The series is convergent when

$\rho <1$

$$\begin{gathered} \Rightarrow \left|\frac{(x+2)}{3}\right|<1 \\ \Rightarrow -1<\frac{(x+2)}{3}<1 \\ \Rightarrow -5<x<1. \end{gathered}$$

Thus, the given series is convergent in the interval $-5<x<1$.

At the end point $x=-5$, the series is

$\begin{array}{rcl}\sum _{n=1}^{\infty }\frac{{(x+2)}^n}{{(-3)}^n\sqrt{n}}& =& \sum _{n=1}^{\infty }\frac{{(-5+2)}^n}{{(-3)}^n\sqrt{n}}\\ & =& \sum _{n=1}^{\infty }\frac{{(-3)}^n}{{(-3)}^n\sqrt{n}}\\ & =& \sum _{n=1}^{\infty }\frac{1}{\sqrt{n}}\\ & =& -\frac{1}{1}+\frac{1}{\sqrt{2}}-\frac{1}{\sqrt{3}}+\cdots \\ & & \end{array}$

As the series $S=\frac{1}{1^p}+\frac{1}{2^p}+\frac{1}{3^p}+\cdots$diverges when $p<1$.

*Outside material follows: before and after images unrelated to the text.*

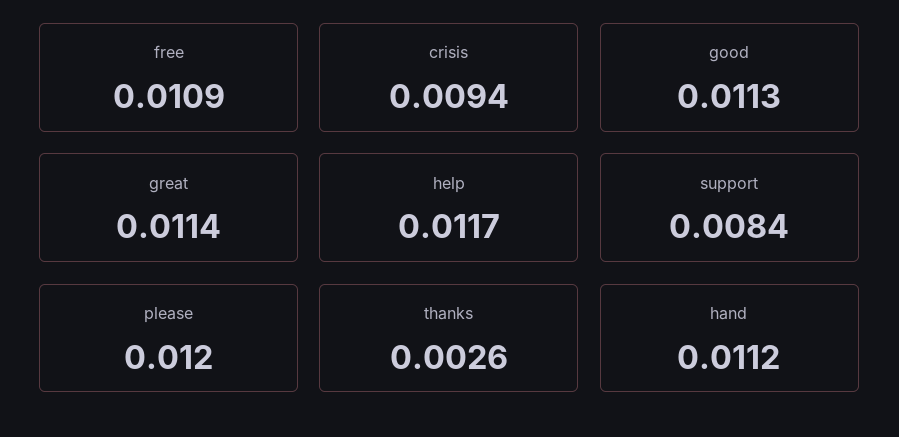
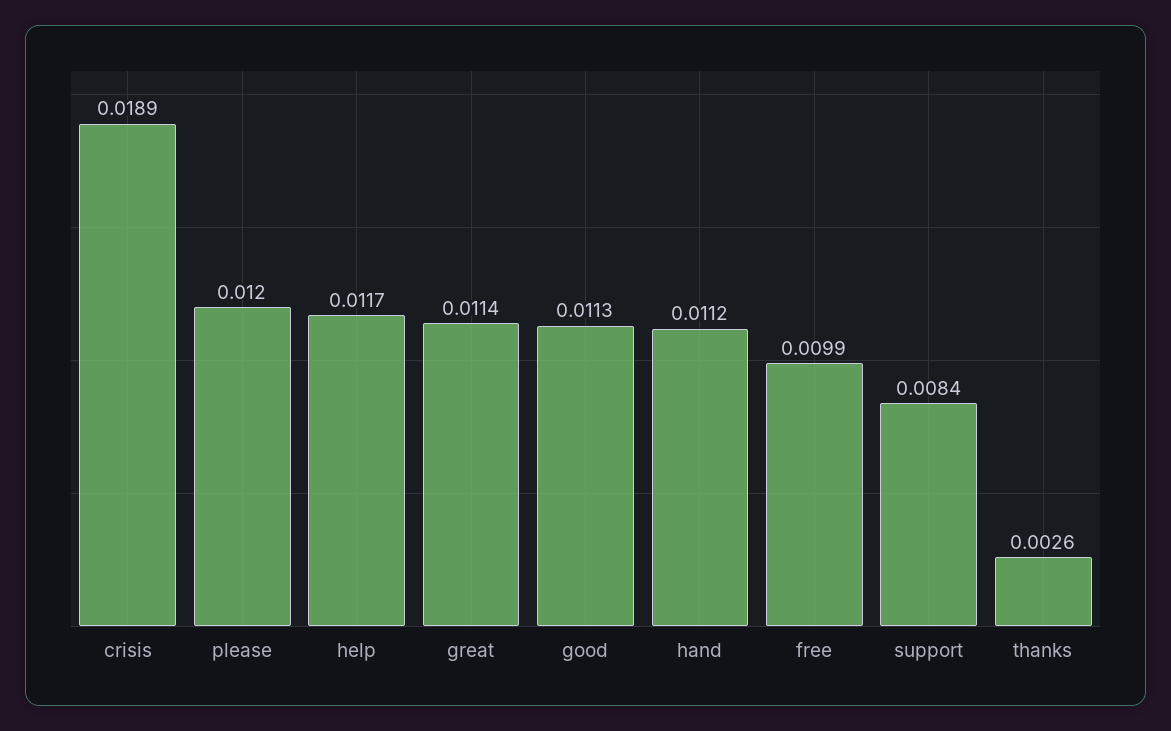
  {
-   "free": 0.0109,
+   "free": 0.0099,
-   "crisis": 0.0094,
+   "crisis": 0.0189,
    "good": 0.0113,
    "great": 0.0114,
    "help": 0.0117,
    "support": 0.0084,
    "please": 0.012,
    "thanks": 0.0026,
    "hand": 0.0112
  }

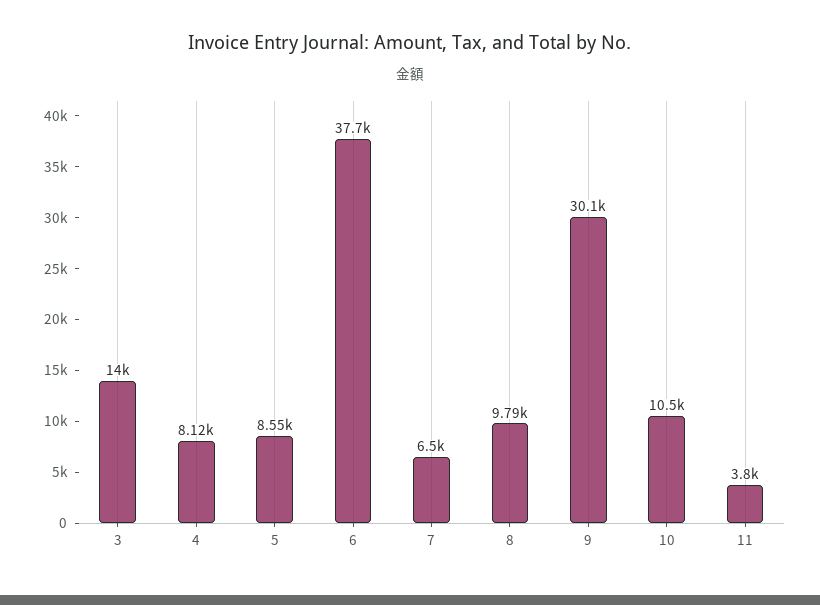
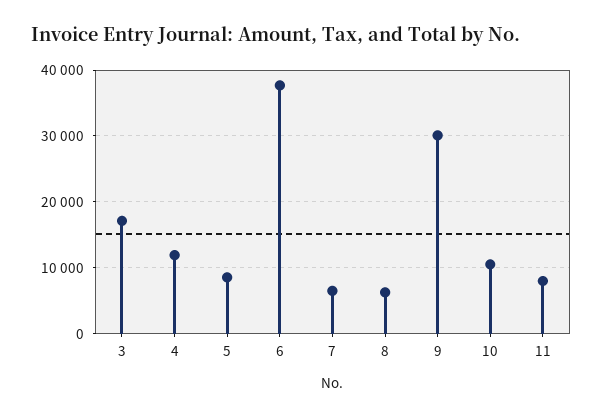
  {
-   "3": 14000,
+   "3": 17000,
-   "4": 8120,
+   "4": 12000,
    "5": 8550,
    "6": 37700,
    "7": 6500,
-   "8": 9790,
+   "8": 6000,
    "9": 30100,
    "10": 10500,
-   "11": 3800
+   "11": 8000
  }

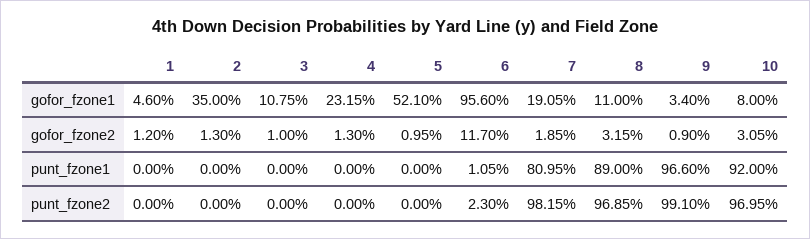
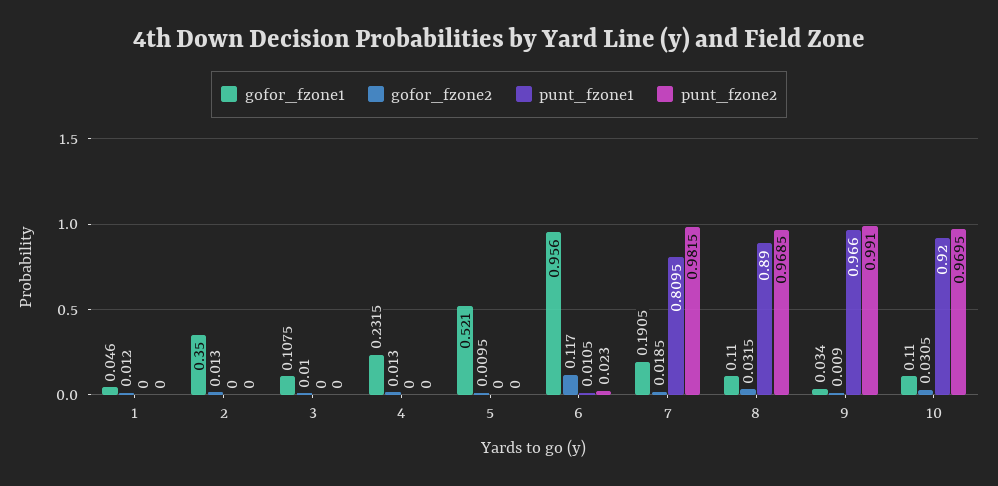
  {
    "gofor_fzone1": {
      "1": 0.046,
      "2": 0.35,
      "3": 0.1075,
      "4": 0.2315,
      "5": 0.521,
      "6": 0.956,
      "7": 0.1905,
      "8": 0.11,
      "9": 0.034,
-     "10": 0.08
+     "10": 0.11
    },
    "gofor_fzone2": {
      "1": 0.012,
      "2": 0.013,
      "3": 0.01,
      "4": 0.013,
      "5": 0.0095,
      "6": 0.117,
      "7": 0.0185,
      "8": 0.0315,
      "9": 0.009,
      "10": 0.0305
    },
    "punt_fzone1": {
      "1": 0,
      "2": 0,
      "3": 0,
      "4": 0,
      "5": 0,
      "6": 0.0105,
      "7": 0.8095,
      "8": 0.89,
      "9": 0.966,
      "10": 0.92
    },
    "punt_fzone2": {
      "1": 0,
      "2": 0,
      "3": 0,
      "4": 0,
      "5": 0,
      "6": 0.023,
      "7": 0.9815,
      "8": 0.9685,
      "9": 0.991,
      "10": 0.9695
    }
  }

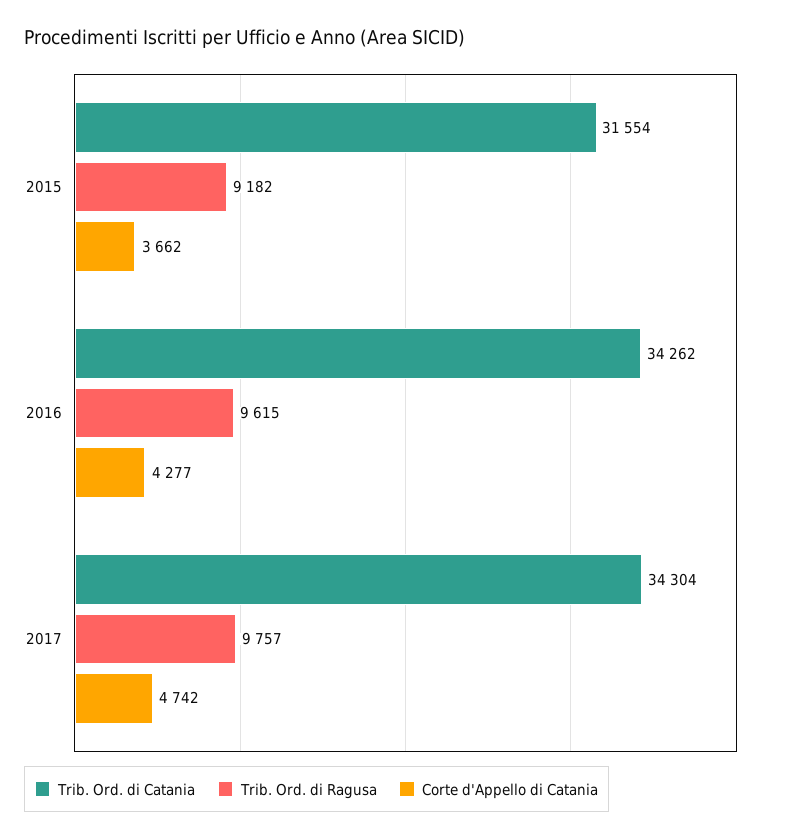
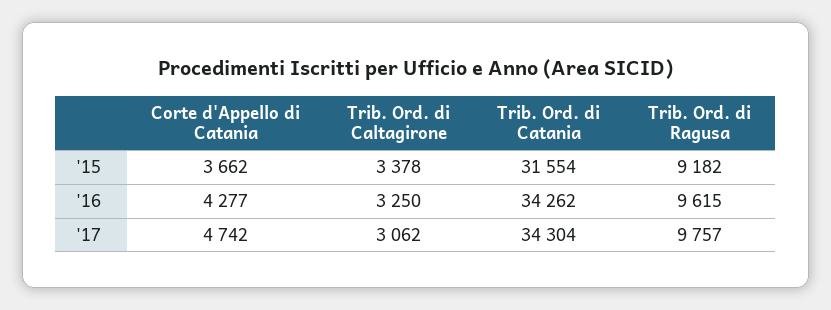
  {
    "Trib. Ord. di Catania": {
      "2015": 31554,
      "2016": 34262,
      "2017": 34304
    },
    "Trib. Ord. di Ragusa": {
      "2015": 9182,
      "2016": 9615,
      "2017": 9757
    },
    "Corte d'Appello di Catania": {
      "2015": 3662,
      "2016": 4277,
      "2017": 4742
-   }
+   },
+   "Trib. Ord. di Caltagirone": {
+     "2015": 3378,
+     "2016": 3250,
+     "2017": 3062
+   }
  }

Thus, the series $\sum _{n=1}^{\infty }\frac{{(x+2)}^n}{{(-3)}^n\sqrt{n}}=\frac{1}{1}-\frac{1}{3}+\frac{1}{5}-\cdots \frac{{(-1)}^{n+1}}{2n-1}\cdots$diverges at lower endpoint $x=-5$.

At the end point $x=1$, the series is.

$\begin{array}{rcl}\sum _{n=1}^{\infty }\frac{{(x+2)}^n}{{(-3)}^n\sqrt{n}}& =& \sum _{n=1}^{\infty }\frac{{(1+2)}^n}{{(-3)}^n\sqrt{n}}\\ & =& \sum _{n=1}^{\infty }\frac{{\left(3\right)}^n}{{(-3)}^n\sqrt{n}}\\ & =& \sum _{n=1}^{\infty }{(-1)}^n\frac{1}{\sqrt{n}}\\ & =& -\frac{1}{\sqrt{1}}+\frac{1}{\sqrt{2}}-\frac{1}{\sqrt{3}}+\cdots \\ & & \end{array}$

It has alternately negative and positive terms, each term is less than the preceding term is and $li{m}_{n\to \infty }\left(\frac{1}{\sqrt{n}}\right)=0$, therefore, this series at the upper end-point$x=1$ is a converging series.

Hence, the given series is convergent in interval $-5<x⩽1$.